Manifest exposes both OpenAI and Anthropic-format endpoints on one proxy. Point your client at the Manifest URL, send manifest/auto as the model, and routing picks the real model behind the scenes.
Base URL
| Mode | URL |
|---|
| Cloud | https://app.manifest.build |
| Self-hosted | http://localhost:2099 (or your custom port) |
Authentication
Every request requires a Manifest agent key:
Authorization: Bearer mnfst_YOUR_KEY_HERE
Generate a key from the dashboard’s Agents page. Keys always start with mnfst_.
Endpoints
| Method | Path | Format | Use it for |
|---|
POST | /v1/chat/completions | OpenAI | Most clients (OpenAI SDK, LangChain, Vercel AI SDK, custom HTTP) |
POST | /v1/responses | OpenAI Responses | Codex, *-pro, o1-pro, deep-research models |
POST | /v1/messages | Anthropic | Anthropic SDK, Claude Code, anything that speaks the Messages API |
The proxy translates between formats internally, so you can send an OpenAI-shaped request and Manifest will reshape it before forwarding to an Anthropic-only model.

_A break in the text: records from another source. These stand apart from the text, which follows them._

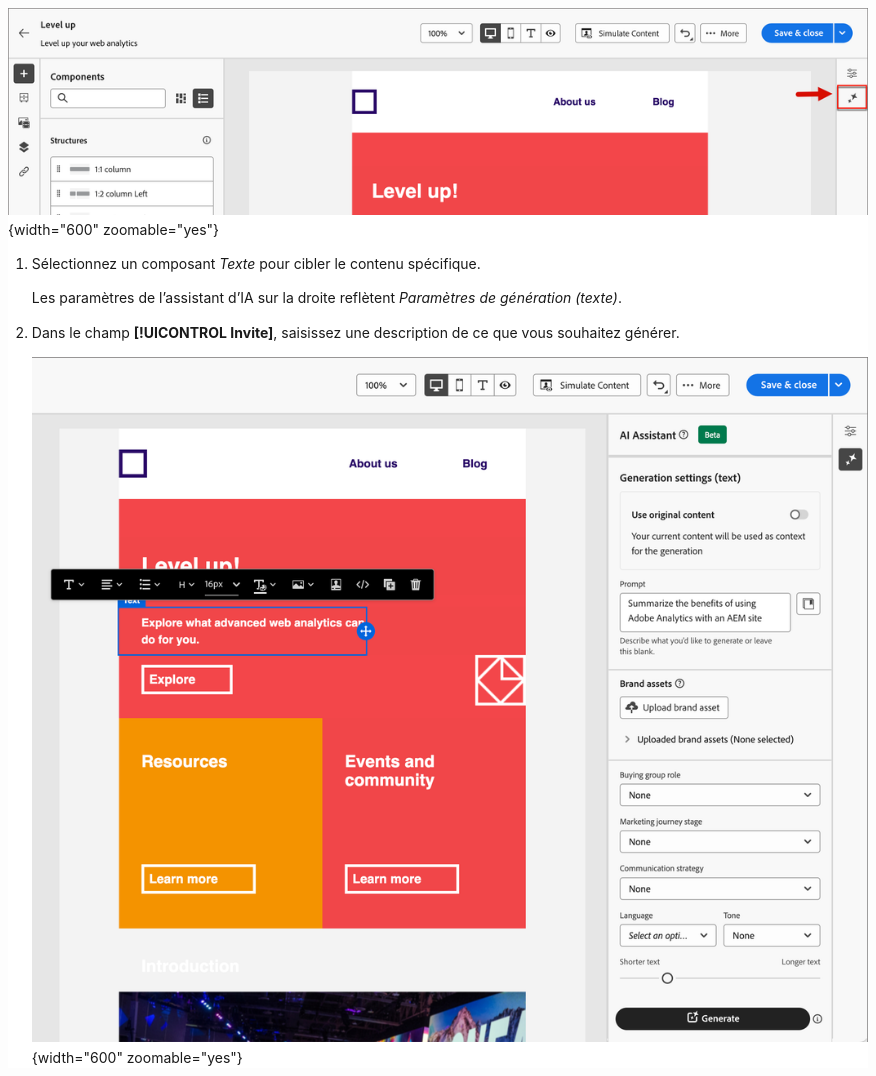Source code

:    ![Basculez l’assistant AI dans le concepteur d’e-mail](./assets/email-designer-ai-assistant-button.png){width="600" zoomable="yes"}

1. Sélectionnez un composant _Texte_ pour cibler le contenu spécifique.

   Les paramètres de l’assistant d’IA sur la droite reflètent _Paramètres de génération (texte)_.

1. Dans le champ **[!UICONTROL Invite]**, saisissez une description de ce que vous souhaitez générer.

   ![Assistant AI - Paramètres de texte](./assets/email-designer-ai-assistant-text.png){width="600" zoomable="yes"}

The reverse works too.
Chat completions
curl -X POST http://localhost:2099/v1/chat/completions \
-H "Authorization: Bearer mnfst_YOUR_KEY_HERE" \
-H "Content-Type: application/json" \
-d '{
"model": "manifest/auto",
"messages": [
{"role": "user", "content": "What is the capital of France?"}
]
}'
The body is forwarded verbatim to the resolved provider, with model rewritten to the actual model ID. All standard OpenAI fields (temperature, max_tokens, tools, tool_choice, response_format, stream, etc.) pass through.
Anthropic messages
curl -X POST http://localhost:2099/v1/messages \
-H "Authorization: Bearer mnfst_YOUR_KEY_HERE" \
-H "Content-Type: application/json" \
-H "anthropic-version: 2023-06-01" \
-d '{
"model": "manifest/auto",
"max_tokens": 1024,
"messages": [
{"role": "user", "content": "Hello"}
]
}'
Streaming
Set "stream": true to get an SSE stream back. The stream format matches the upstream protocol: OpenAI-style data: {...} chunks for /v1/chat/completions, Anthropic event blocks for /v1/messages.

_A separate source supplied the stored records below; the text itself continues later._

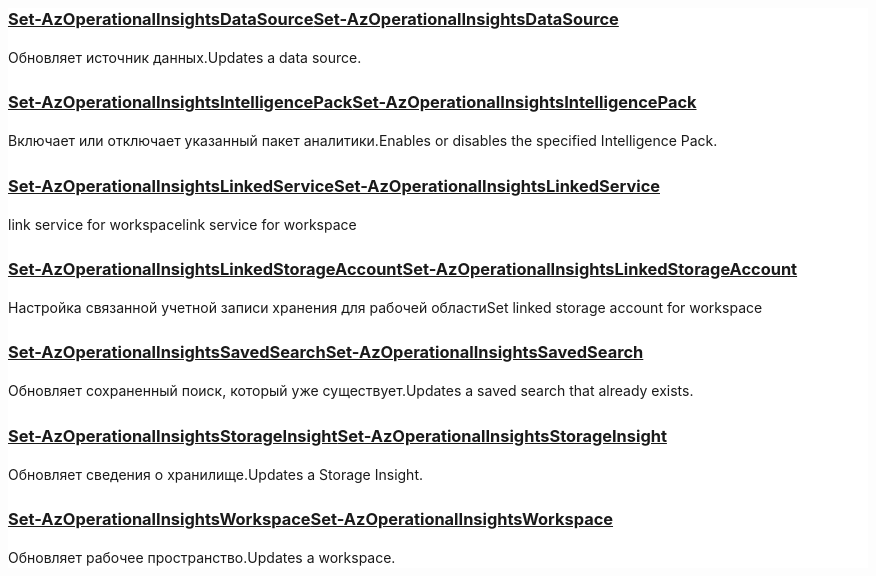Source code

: ### [<span data-ttu-id="a80e3-191">Set-AzOperationalInsightsDataSource</span><span class="sxs-lookup"><span data-stu-id="a80e3-191">Set-AzOperationalInsightsDataSource</span></span>](Set-AzOperationalInsightsDataSource.md)
<span data-ttu-id="a80e3-192">Обновляет источник данных.</span><span class="sxs-lookup"><span data-stu-id="a80e3-192">Updates a data source.</span></span>

### [<span data-ttu-id="a80e3-193">Set-AzOperationalInsightsIntelligencePack</span><span class="sxs-lookup"><span data-stu-id="a80e3-193">Set-AzOperationalInsightsIntelligencePack</span></span>](Set-AzOperationalInsightsIntelligencePack.md)
<span data-ttu-id="a80e3-194">Включает или отключает указанный пакет аналитики.</span><span class="sxs-lookup"><span data-stu-id="a80e3-194">Enables or disables the specified Intelligence Pack.</span></span>

### [<span data-ttu-id="a80e3-195">Set-AzOperationalInsightsLinkedService</span><span class="sxs-lookup"><span data-stu-id="a80e3-195">Set-AzOperationalInsightsLinkedService</span></span>](Set-AzOperationalInsightsLinkedService.md)
<span data-ttu-id="a80e3-196">link service for workspace</span><span class="sxs-lookup"><span data-stu-id="a80e3-196">link service for workspace</span></span>

### [<span data-ttu-id="a80e3-197">Set-AzOperationalInsightsLinkedStorageAccount</span><span class="sxs-lookup"><span data-stu-id="a80e3-197">Set-AzOperationalInsightsLinkedStorageAccount</span></span>](Set-AzOperationalInsightsLinkedStorageAccount.md)
<span data-ttu-id="a80e3-198">Настройка связанной учетной записи хранения для рабочей области</span><span class="sxs-lookup"><span data-stu-id="a80e3-198">Set linked storage account for workspace</span></span>

### [<span data-ttu-id="a80e3-199">Set-AzOperationalInsightsSavedSearch</span><span class="sxs-lookup"><span data-stu-id="a80e3-199">Set-AzOperationalInsightsSavedSearch</span></span>](Set-AzOperationalInsightsSavedSearch.md)
<span data-ttu-id="a80e3-200">Обновляет сохраненный поиск, который уже существует.</span><span class="sxs-lookup"><span data-stu-id="a80e3-200">Updates a saved search that already exists.</span></span>

### [<span data-ttu-id="a80e3-201">Set-AzOperationalInsightsStorageInsight</span><span class="sxs-lookup"><span data-stu-id="a80e3-201">Set-AzOperationalInsightsStorageInsight</span></span>](Set-AzOperationalInsightsStorageInsight.md)
<span data-ttu-id="a80e3-202">Обновляет сведения о хранилище.</span><span class="sxs-lookup"><span data-stu-id="a80e3-202">Updates a Storage Insight.</span></span>

### [<span data-ttu-id="a80e3-203">Set-AzOperationalInsightsWorkspace</span><span class="sxs-lookup"><span data-stu-id="a80e3-203">Set-AzOperationalInsightsWorkspace</span></span>](Set-AzOperationalInsightsWorkspace.md)
<span data-ttu-id="a80e3-204">Обновляет рабочее пространство.</span><span class="sxs-lookup"><span data-stu-id="a80e3-204">Updates a workspace.</span></span>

Routing and fallback both work with streams. If the primary model fails before the first chunk, the request restarts on the fallback. If it fails mid-stream, the connection closes. There’s no silent mid-stream retry.
Errors
The proxy returns a standard JSON error envelope:
{
"error": {
"message": "Limit exceeded: cost usage ($1.23) exceeds $1.00 per day",
"type": "limit_exceeded",
"code": 429
}
}
| Status | Meaning |
|---|
401 | Invalid or missing Authorization header |
402 | Provider requires payment / quota exceeded on the upstream |
424 | Fallback chain exhausted (all configured models failed) |
429 | Hard limit hit, or Manifest rate limit (THROTTLE_LIMIT) tripped |
5xx | Upstream provider error (triggers fallback) |
Status 424 is the only one that does not trigger a fallback. Manifest returns it itself when the chain is exhausted, so re-routing it would loop forever.
Rate limits
Self-hosted instances default to 100 requests per 60 seconds per agent. Override with THROTTLE_TTL and THROTTLE_LIMIT (Environment variables).
Cloud rate limits are tied to your plan and shown in the dashboard.
Every response carries routing headers so your client can see which model handled the request, the assigned tier, and confidence, without parsing the response body.